* Task set *
1 – From the technical considerations notes, quote the text from "Technical Considerations" up to and including "memory future optimization)".
2 – In the technical considerations notes, what mechanism is used for cross-platform support on Windows?

* Provided passage *
Technical Considerations

Cross-Process IPC Performance

  • Target: <1ms p99 latency for local IPC between processes
  • Zero-copy where possible (shared memory future optimization)
  • Efficient serialization with prost

Process Isolation & Security

  • ACL enforcement prevents unauthorized cross-process access
  • Each collector process has limited topic permissions
  • Broker validates all cross-process operations

Failure Handling

  • Detect when collector processes disconnect (broken pipes, socket errors)
  • Clean up subscriptions for terminated processes
  • Retry logic for transient IPC errors

Cross-Platform Support

  • Windows: Named pipes via CreateNamedPipe/CreateFile
  • Unix (Linux/macOS/FreeBSD): Unix domain sockets via socket()
  • Validate on all primary platforms (Windows, Linux, macOS) and secondary (FreeBSD)

* Information supplied *
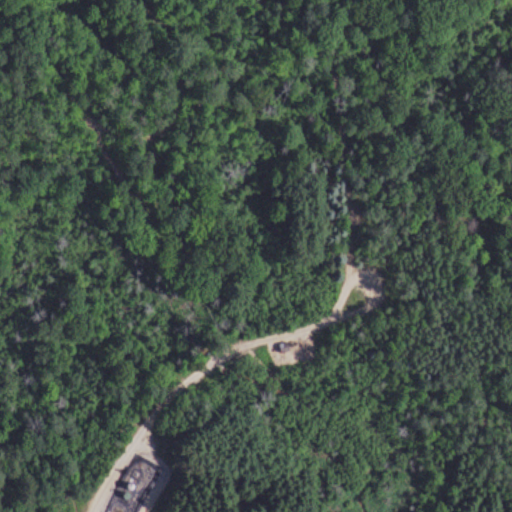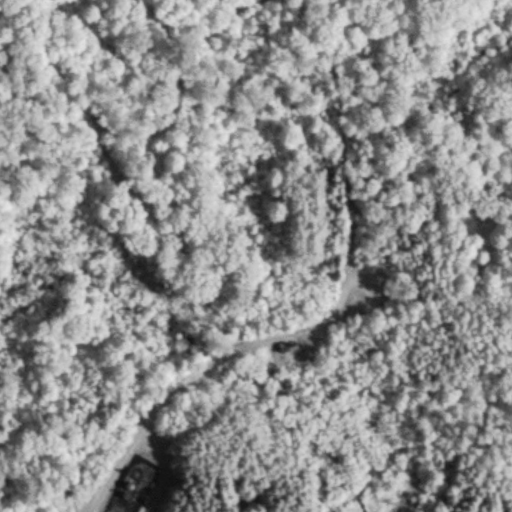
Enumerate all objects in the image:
petroleum well: (296, 339)
road: (244, 355)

* Answers to the tasks *
1 –
Technical Considerations

Cross-Process IPC Performance

  • Target: <1ms p99 latency for local IPC between processes
  • Zero-copy where possible (shared memory future optimization)

2 – Named pipes via CreateNamedPipe/CreateFile.